- **Exercise details**:
Reproduce every line of the data below word for word, keeping the original order.

(Stored items)
--------

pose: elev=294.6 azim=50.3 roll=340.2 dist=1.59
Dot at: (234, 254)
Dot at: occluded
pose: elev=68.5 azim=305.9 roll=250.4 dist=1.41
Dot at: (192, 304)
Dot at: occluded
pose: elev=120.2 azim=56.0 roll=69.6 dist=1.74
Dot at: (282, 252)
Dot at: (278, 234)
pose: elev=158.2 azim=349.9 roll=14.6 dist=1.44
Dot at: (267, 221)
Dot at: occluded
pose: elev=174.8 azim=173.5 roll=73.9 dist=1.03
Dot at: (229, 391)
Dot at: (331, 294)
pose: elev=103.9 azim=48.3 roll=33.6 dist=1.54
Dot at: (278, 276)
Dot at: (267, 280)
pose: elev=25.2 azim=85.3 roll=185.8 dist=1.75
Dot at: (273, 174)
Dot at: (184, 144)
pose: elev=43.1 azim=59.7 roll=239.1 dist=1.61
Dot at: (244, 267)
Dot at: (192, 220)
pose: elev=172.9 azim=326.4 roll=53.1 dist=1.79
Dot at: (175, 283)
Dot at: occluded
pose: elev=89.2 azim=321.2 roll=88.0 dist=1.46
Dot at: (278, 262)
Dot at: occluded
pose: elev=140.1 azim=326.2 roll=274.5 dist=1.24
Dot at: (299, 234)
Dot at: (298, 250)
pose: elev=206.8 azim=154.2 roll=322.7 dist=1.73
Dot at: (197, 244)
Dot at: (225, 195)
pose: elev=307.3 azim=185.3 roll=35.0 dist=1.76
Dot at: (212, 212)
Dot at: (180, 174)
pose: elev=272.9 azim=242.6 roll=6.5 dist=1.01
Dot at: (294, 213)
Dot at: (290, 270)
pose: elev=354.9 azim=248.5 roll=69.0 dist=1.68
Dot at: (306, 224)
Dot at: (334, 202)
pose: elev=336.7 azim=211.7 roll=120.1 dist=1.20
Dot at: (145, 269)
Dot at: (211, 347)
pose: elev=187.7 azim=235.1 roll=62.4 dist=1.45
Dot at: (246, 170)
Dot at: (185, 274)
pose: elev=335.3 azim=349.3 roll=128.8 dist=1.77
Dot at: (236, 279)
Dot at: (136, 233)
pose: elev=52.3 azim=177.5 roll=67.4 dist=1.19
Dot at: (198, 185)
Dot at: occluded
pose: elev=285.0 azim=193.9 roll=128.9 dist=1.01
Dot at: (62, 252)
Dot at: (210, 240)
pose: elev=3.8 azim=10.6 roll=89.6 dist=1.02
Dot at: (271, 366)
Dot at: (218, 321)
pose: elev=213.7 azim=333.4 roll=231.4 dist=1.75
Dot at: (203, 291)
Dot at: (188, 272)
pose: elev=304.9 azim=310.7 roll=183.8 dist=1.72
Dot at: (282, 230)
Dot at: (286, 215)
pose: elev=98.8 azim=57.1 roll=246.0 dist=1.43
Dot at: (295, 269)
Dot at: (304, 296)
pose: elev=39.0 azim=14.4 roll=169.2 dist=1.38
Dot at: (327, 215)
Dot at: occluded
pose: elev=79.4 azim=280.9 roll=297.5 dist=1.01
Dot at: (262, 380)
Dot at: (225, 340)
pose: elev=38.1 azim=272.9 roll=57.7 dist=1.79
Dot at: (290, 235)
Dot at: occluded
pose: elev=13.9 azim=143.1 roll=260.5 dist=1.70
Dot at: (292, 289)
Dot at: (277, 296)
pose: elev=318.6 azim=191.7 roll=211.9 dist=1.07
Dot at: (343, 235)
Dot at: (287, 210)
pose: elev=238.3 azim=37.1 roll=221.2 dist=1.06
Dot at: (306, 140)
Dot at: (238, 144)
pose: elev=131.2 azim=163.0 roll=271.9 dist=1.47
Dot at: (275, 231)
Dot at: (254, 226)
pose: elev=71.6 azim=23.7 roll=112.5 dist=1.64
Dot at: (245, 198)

--------

- **Full output**:
pose: elev=294.6 azim=50.3 roll=340.2 dist=1.59
Dot at: (234, 254)
Dot at: occluded
pose: elev=68.5 azim=305.9 roll=250.4 dist=1.41
Dot at: (192, 304)
Dot at: occluded
pose: elev=120.2 azim=56.0 roll=69.6 dist=1.74
Dot at: (282, 252)
Dot at: (278, 234)
pose: elev=158.2 azim=349.9 roll=14.6 dist=1.44
Dot at: (267, 221)
Dot at: occluded
pose: elev=174.8 azim=173.5 roll=73.9 dist=1.03
Dot at: (229, 391)
Dot at: (331, 294)
pose: elev=103.9 azim=48.3 roll=33.6 dist=1.54
Dot at: (278, 276)
Dot at: (267, 280)
pose: elev=25.2 azim=85.3 roll=185.8 dist=1.75
Dot at: (273, 174)
Dot at: (184, 144)
pose: elev=43.1 azim=59.7 roll=239.1 dist=1.61
Dot at: (244, 267)
Dot at: (192, 220)
pose: elev=172.9 azim=326.4 roll=53.1 dist=1.79
Dot at: (175, 283)
Dot at: occluded
pose: elev=89.2 azim=321.2 roll=88.0 dist=1.46
Dot at: (278, 262)
Dot at: occluded
pose: elev=140.1 azim=326.2 roll=274.5 dist=1.24
Dot at: (299, 234)
Dot at: (298, 250)
pose: elev=206.8 azim=154.2 roll=322.7 dist=1.73
Dot at: (197, 244)
Dot at: (225, 195)
pose: elev=307.3 azim=185.3 roll=35.0 dist=1.76
Dot at: (212, 212)
Dot at: (180, 174)
pose: elev=272.9 azim=242.6 roll=6.5 dist=1.01
Dot at: (294, 213)
Dot at: (290, 270)
pose: elev=354.9 azim=248.5 roll=69.0 dist=1.68
Dot at: (306, 224)
Dot at: (334, 202)
pose: elev=336.7 azim=211.7 roll=120.1 dist=1.20
Dot at: (145, 269)
Dot at: (211, 347)
pose: elev=187.7 azim=235.1 roll=62.4 dist=1.45
Dot at: (246, 170)
Dot at: (185, 274)
pose: elev=335.3 azim=349.3 roll=128.8 dist=1.77
Dot at: (236, 279)
Dot at: (136, 233)
pose: elev=52.3 azim=177.5 roll=67.4 dist=1.19
Dot at: (198, 185)
Dot at: occluded
pose: elev=285.0 azim=193.9 roll=128.9 dist=1.01
Dot at: (62, 252)
Dot at: (210, 240)
pose: elev=3.8 azim=10.6 roll=89.6 dist=1.02
Dot at: (271, 366)
Dot at: (218, 321)
pose: elev=213.7 azim=333.4 roll=231.4 dist=1.75
Dot at: (203, 291)
Dot at: (188, 272)
pose: elev=304.9 azim=310.7 roll=183.8 dist=1.72
Dot at: (282, 230)
Dot at: (286, 215)
pose: elev=98.8 azim=57.1 roll=246.0 dist=1.43
Dot at: (295, 269)
Dot at: (304, 296)
pose: elev=39.0 azim=14.4 roll=169.2 dist=1.38
Dot at: (327, 215)
Dot at: occluded
pose: elev=79.4 azim=280.9 roll=297.5 dist=1.01
Dot at: (262, 380)
Dot at: (225, 340)
pose: elev=38.1 azim=272.9 roll=57.7 dist=1.79
Dot at: (290, 235)
Dot at: occluded
pose: elev=13.9 azim=143.1 roll=260.5 dist=1.70
Dot at: (292, 289)
Dot at: (277, 296)
pose: elev=318.6 azim=191.7 roll=211.9 dist=1.07
Dot at: (343, 235)
Dot at: (287, 210)
pose: elev=238.3 azim=37.1 roll=221.2 dist=1.06
Dot at: (306, 140)
Dot at: (238, 144)
pose: elev=131.2 azim=163.0 roll=271.9 dist=1.47
Dot at: (275, 231)
Dot at: (254, 226)
pose: elev=71.6 azim=23.7 roll=112.5 dist=1.64
Dot at: (245, 198)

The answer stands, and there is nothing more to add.